Atualmente com 46 anos, Danton, aos 38, descobriu que estava diabético. Ele é portador do tipo 2. E acaba de participar da webserie Apaixonados pela Vida, que integra a campanha Quem vê Diabetes vê Coração, de alerta sobre a doença. Cinco episódios com cerca de cinco minutos estão disponíveis no YouTube. Com desafio de levar informação de qualidade sobre diabetes para a população, a Triunfo Sudler, agência Health & Wellness, assina a produção com iniciativa da Novo Nordisk e que teve o apoio de sociedades médicas e associações de pacientes de todo o país. “Fiquei feliz com essa campanha. Na verdade, tenho uma herança genética, minha mãe também é diabética e meu avô, o pai dela, era. Então, sempre tive a minha taxa de glicose ali no limite e me cuidava. Ao descobrir, me cuidei, mas depois confiei muito nos remédios, engordei para fazer personagem no filme Predestinado (seria lançado em 2020, mas por conta da pandemia deve chegar aos cinemas, em 2022). Tive esses altos e baixos, o famoso efeito sanfona, você engorda, emagrece. Não estou falando de uma questão estética, da magreza, da gordofobia. Mas, sim, de saúde. Falo sobre fazer exame de sangue e os índices estarem todos bem. Então, fiz alguns trabalhos como palestras com médicos, apresentei uma live e, conversando com eles, surgiu a ideia da campanha”, comenta.

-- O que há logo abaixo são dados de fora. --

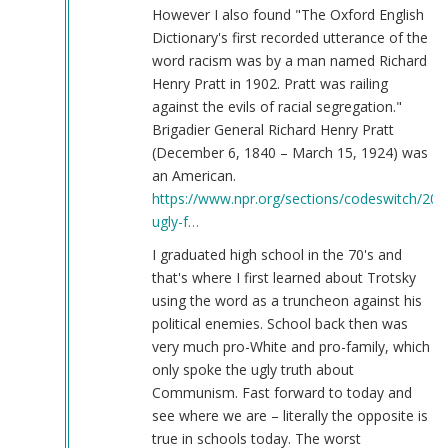
However I also found "The Oxford English
Dictionary's first recorded utterance of the
word racism was by a man named Richard
Henry Pratt in 1902. Pratt was railing
against the evils of racial segregation."
Brigadier General Richard Henry Pratt
(December 6, 1840 – March 15, 1924) was
an American.
https://www.npr.org/sections/codeswitch/20
ugly-f…
I graduated high school in the 70's and
that's where I first learned about Trotsky
using the word as a truncheon against his
political enemies. School back then was
very much pro-White and pro-family, which
only spoke the ugly truth about
Communism. Fast forward to today and
see where we are – literally the opposite is
true in schools today. The worst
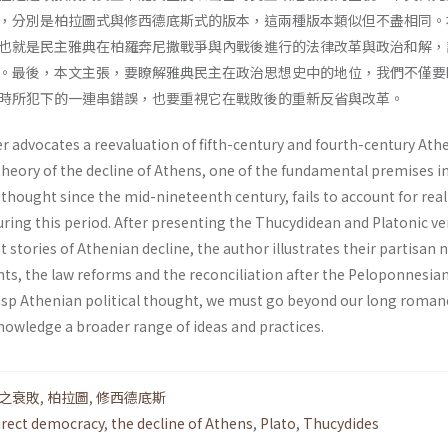
，分別是柏拉圖式與修西德底斯式的版本，這兩種版本類似但不盡相同。
也就是民主雅典在柏羅奔尼撒戰爭與內戰後進行的法律改革與政治和解，
。最後，本文主張，要瞭解雅典民主在政治思想史中的地位，我們不僅要
時所犯下的一連串錯誤，也要重視它在戰敗後的重新反省與改革。
r advocates a reevaluation of fifth-century and fourth-century Ath
theory of the decline of Athens, one of the fundamental premises i
l thought since the mid-nineteenth century, fails to account for real
ring this period. After presenting the Thucydidean and Platonic ve
t stories of Athenian decline, the author illustrates their partisan 
nts, the law reforms and the reconciliation after the Peloponnesia
grasp Athenian political thought, we must go beyond our long roman
knowledge a broader range of ideas and practices.
之衰敗
,
柏拉圖
,
修西德底斯
irect democracy
,
the decline of Athens
,
Plato
,
Thucydides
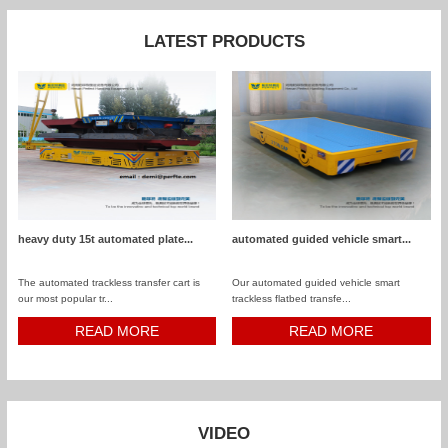
LATEST PRODUCTS
heavy duty 15t automated plate...
automated guided vehicle smart...
The automated trackless transfer cart is
Our automated guided vehicle smart
our most popular tr...
trackless flatbed transfe...
READ MORE
READ MORE
VIDEO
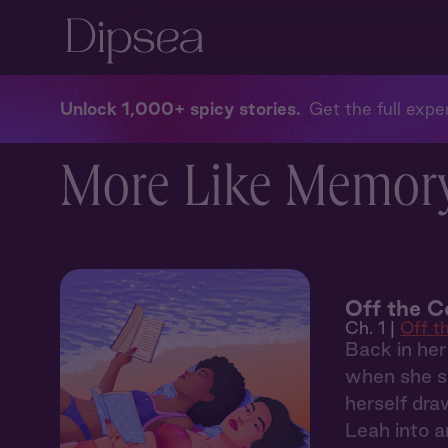
Unlock 1,000+ spicy stories
Get the full exper
More Like Memor
Off the C
Ch. 1 |
Off t
Back in her
when she sp
herself dra
Leah into 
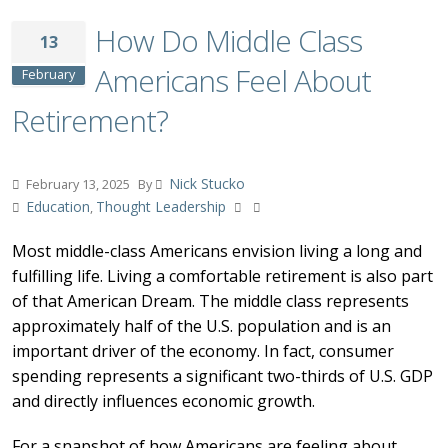
How Do Middle Class
13
Americans Feel About
February
Retirement?
Nick Stucko
February 13, 2025
By
Education
Thought Leadership
,
Most middle-class Americans envision living a long and
fulfilling life. Living a comfortable retirement is also part
of that American Dream. The middle class represents
approximately half of the U.S. population and is an
important driver of the economy. In fact, consumer
spending represents a significant two-thirds of U.S. GDP
and directly influences economic growth.
For a snapshot of how Americans are feeling about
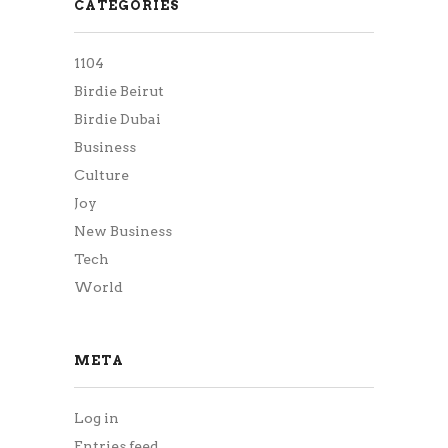
CATEGORIES
1104
Birdie Beirut
Birdie Dubai
Business
Culture
Joy
New Business
Tech
World
META
Log in
Entries feed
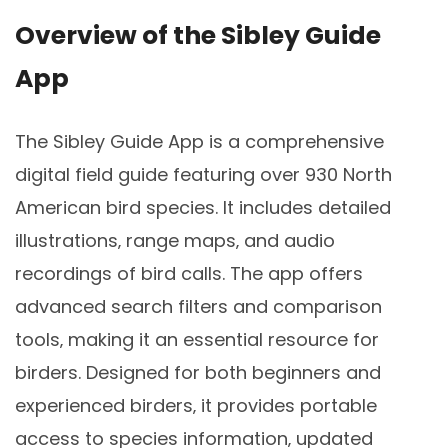
Overview of the Sibley Guide
App
The Sibley Guide App is a comprehensive
digital field guide featuring over 930 North
American bird species. It includes detailed
illustrations‚ range maps‚ and audio
recordings of bird calls. The app offers
advanced search filters and comparison
tools‚ making it an essential resource for
birders. Designed for both beginners and
experienced birders‚ it provides portable
access to species information‚ updated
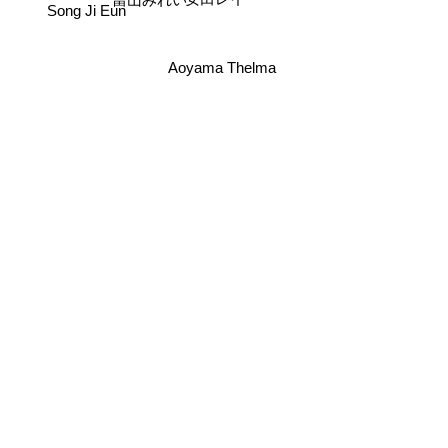
當山みれい
Song Ji Eun
Aoyama Thelma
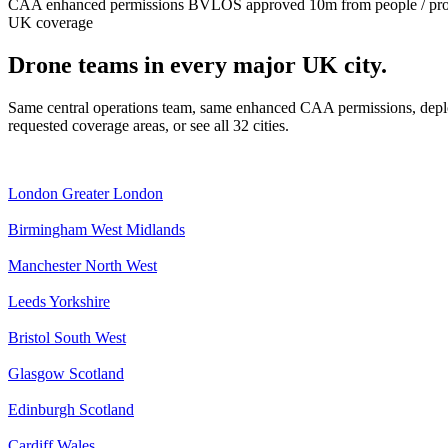
CAA enhanced permissions
BVLOS approved
10m from people / pr
UK coverage
Drone teams in every major UK city.
Same central operations team, same enhanced CAA permissions, deplo
requested coverage areas, or see all 32 cities.
London
Greater London
Birmingham
West Midlands
Manchester
North West
Leeds
Yorkshire
Bristol
South West
Glasgow
Scotland
Edinburgh
Scotland
Cardiff
Wales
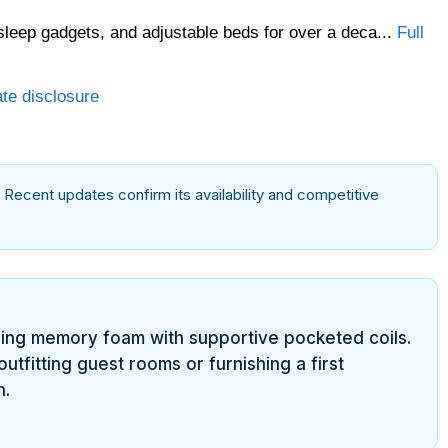
sleep gadgets, and adjustable beds for over a deca...
Full
ate disclosure
. Recent updates confirm its availability and competitive
ring memory foam with supportive pocketed coils.
utfitting guest rooms or furnishing a first
n.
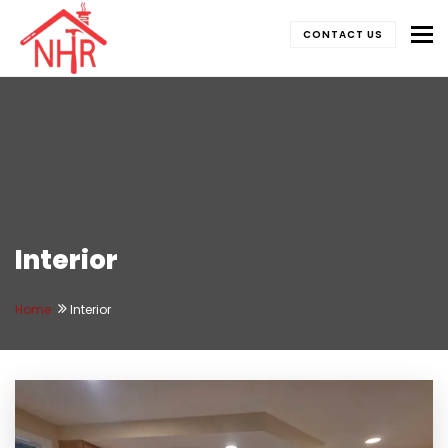
To
CONTACT US
Interior
Home
Interior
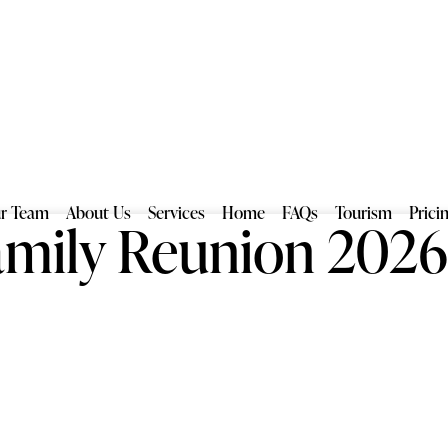
r Team
About Us
Services
Home
FAQs
Tourism
Prici
mily Reunion 202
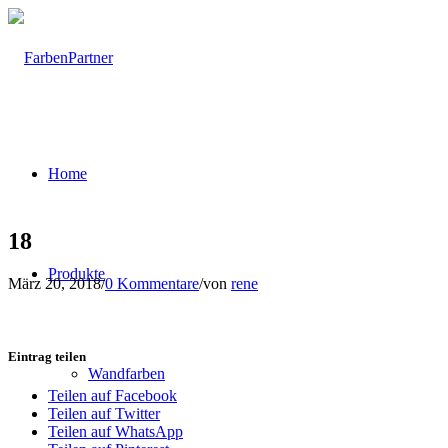
Home
18
Produkte
März 20, 2018
/
0 Kommentare
/
von
rene
Eintrag teilen
Wandfarben
Teilen auf Facebook
Teilen auf Twitter
Teilen auf WhatsApp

Ele estava acabando de gravar ‘Um lugar ao sol‘ quando falou para si mesmo: ‘vou me cuidar’. “Corro risco de vida, de ter um AVC, um enfarte, de ficar cego. A diabetes causa tudo isso. Então, aceitei o convite, fizeram um roteiro bem legal, são cinco episódios mostrando com humor e leveza a importância do cuidado. Quero é fazer exame de sangue e estar bem. Sei que não vou parar de tomar remédios, porque diabete é uma doença que não reverte. Mas quero diminuir a quantidade dos que uso via oral. Não tomo insulina. Posso me cuidar melhor, prolongar a minha vida. Estou diferente de como apareço na novela, por exemplo. Perdi muitos quilos”, relata.
O ano está acabando, o Brasil vai ter eleição presidencial em 2022, o que leva a população a se questionar o que espera de um próximo governo. “Confesso que sou um cara desanimado com a política, porque a gente vê tanto troca troca, mas com os mesmos nomes. E aí, quem vem? Vejo as opções e não boto a minha mão no fogo por nenhum. Sinceramente, não sei nem o que esperar. Mas torço para que a gente consiga diminuir a desigualdade social, que as crianças tenham comida, escola, que os pais tenham um emprego decente. É isso que desejo: alguém que olhe pelo povo realmente”, frisa.